++++ Material for the task

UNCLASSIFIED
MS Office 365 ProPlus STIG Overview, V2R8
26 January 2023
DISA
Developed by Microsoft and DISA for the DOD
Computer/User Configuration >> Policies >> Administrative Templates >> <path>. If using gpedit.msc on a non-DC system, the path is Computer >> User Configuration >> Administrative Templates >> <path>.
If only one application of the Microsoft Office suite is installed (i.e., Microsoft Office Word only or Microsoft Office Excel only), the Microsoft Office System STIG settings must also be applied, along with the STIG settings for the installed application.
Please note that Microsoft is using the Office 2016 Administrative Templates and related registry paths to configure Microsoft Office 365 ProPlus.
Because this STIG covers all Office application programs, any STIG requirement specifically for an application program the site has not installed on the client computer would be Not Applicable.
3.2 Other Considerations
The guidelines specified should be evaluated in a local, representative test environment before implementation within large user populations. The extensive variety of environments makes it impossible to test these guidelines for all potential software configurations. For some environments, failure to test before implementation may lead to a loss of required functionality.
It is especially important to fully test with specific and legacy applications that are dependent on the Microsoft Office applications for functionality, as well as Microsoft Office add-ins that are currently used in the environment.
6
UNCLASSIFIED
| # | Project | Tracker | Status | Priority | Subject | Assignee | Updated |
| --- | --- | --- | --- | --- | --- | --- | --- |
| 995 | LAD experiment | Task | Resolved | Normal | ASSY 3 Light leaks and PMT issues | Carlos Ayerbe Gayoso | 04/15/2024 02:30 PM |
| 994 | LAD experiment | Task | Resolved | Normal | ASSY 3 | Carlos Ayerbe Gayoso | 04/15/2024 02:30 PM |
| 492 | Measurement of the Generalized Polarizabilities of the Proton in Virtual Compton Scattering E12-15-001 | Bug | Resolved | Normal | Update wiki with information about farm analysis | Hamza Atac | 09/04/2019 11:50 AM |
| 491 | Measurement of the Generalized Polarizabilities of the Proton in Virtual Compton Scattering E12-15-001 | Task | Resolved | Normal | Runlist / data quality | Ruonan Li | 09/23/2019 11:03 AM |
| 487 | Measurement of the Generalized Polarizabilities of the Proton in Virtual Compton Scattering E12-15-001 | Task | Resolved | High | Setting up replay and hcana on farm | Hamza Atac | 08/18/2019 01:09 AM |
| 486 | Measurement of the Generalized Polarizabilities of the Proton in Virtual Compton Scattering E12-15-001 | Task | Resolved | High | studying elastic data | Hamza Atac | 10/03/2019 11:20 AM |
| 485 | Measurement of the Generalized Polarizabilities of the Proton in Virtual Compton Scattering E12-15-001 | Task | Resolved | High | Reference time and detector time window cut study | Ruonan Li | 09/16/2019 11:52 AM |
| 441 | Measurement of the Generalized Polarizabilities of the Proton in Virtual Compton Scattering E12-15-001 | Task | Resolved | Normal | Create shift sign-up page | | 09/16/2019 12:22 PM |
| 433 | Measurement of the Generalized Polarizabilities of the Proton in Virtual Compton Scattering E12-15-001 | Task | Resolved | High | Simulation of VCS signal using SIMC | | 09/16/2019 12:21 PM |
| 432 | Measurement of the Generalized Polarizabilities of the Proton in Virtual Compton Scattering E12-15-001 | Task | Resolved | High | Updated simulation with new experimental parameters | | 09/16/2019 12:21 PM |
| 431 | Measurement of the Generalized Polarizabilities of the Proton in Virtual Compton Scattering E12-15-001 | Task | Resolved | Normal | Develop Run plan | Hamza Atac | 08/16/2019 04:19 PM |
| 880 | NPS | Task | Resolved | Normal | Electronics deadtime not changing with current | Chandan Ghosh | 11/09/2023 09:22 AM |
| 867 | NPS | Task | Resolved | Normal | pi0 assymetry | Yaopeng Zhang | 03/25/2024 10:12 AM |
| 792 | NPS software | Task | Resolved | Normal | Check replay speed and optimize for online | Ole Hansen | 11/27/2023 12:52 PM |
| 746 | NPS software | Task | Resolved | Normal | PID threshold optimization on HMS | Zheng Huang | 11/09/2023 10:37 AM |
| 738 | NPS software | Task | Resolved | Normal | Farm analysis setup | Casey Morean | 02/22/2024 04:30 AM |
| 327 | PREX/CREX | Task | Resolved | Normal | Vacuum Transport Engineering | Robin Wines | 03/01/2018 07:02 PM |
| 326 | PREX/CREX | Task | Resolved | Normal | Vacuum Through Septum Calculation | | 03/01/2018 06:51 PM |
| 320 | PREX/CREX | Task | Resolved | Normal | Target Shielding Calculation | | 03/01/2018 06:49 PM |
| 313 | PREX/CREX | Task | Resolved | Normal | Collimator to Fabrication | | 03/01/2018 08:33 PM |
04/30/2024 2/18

++++++++

▶ _Task prompt_
The lines to extract from the data above begin with the line containing "09/23/2019 11:03 AM |" and end with the line containing "03/01/2018 07:02 PM |". Extract them exactly, including both.

▶ _Result_
| 491 | Measurement of the Generalized Polarizabilities of the Proton in Virtual Compton Scattering E12-15-001 | Task | Resolved | Normal | Runlist / data quality | Ruonan Li | 09/23/2019 11:03 AM |
| 487 | Measurement of the Generalized Polarizabilities of the Proton in Virtual Compton Scattering E12-15-001 | Task | Resolved | High | Setting up replay and hcana on farm | Hamza Atac | 08/18/2019 01:09 AM |
| 486 | Measurement of the Generalized Polarizabilities of the Proton in Virtual Compton Scattering E12-15-001 | Task | Resolved | High | studying elastic data | Hamza Atac | 10/03/2019 11:20 AM |
| 485 | Measurement of the Generalized Polarizabilities of the Proton in Virtual Compton Scattering E12-15-001 | Task | Resolved | High | Reference time and detector time window cut study | Ruonan Li | 09/16/2019 11:52 AM |
| 441 | Measurement of the Generalized Polarizabilities of the Proton in Virtual Compton Scattering E12-15-001 | Task | Resolved | Normal | Create shift sign-up page | | 09/16/2019 12:22 PM |
| 433 | Measurement of the Generalized Polarizabilities of the Proton in Virtual Compton Scattering E12-15-001 | Task | Resolved | High | Simulation of VCS signal using SIMC | | 09/16/2019 12:21 PM |
| 432 | Measurement of the Generalized Polarizabilities of the Proton in Virtual Compton Scattering E12-15-001 | Task | Resolved | High | Updated simulation with new experimental parameters | | 09/16/2019 12:21 PM |
| 431 | Measurement of the Generalized Polarizabilities of the Proton in Virtual Compton Scattering E12-15-001 | Task | Resolved | Normal | Develop Run plan | Hamza Atac | 08/16/2019 04:19 PM |
| 880 | NPS | Task | Resolved | Normal | Electronics deadtime not changing with current | Chandan Ghosh | 11/09/2023 09:22 AM |
| 867 | NPS | Task | Resolved | Normal | pi0 assymetry | Yaopeng Zhang | 03/25/2024 10:12 AM |
| 792 | NPS software | Task | Resolved | Normal | Check replay speed and optimize for online | Ole Hansen | 11/27/2023 12:52 PM |
| 746 | NPS software | Task | Resolved | Normal | PID threshold optimization on HMS | Zheng Huang | 11/09/2023 10:37 AM |
| 738 | NPS software | Task | Resolved | Normal | Farm analysis setup | Casey Morean | 02/22/2024 04:30 AM |
| 327 | PREX/CREX | Task | Resolved | Normal | Vacuum Transport Engineering | Robin Wines | 03/01/2018 07:02 PM |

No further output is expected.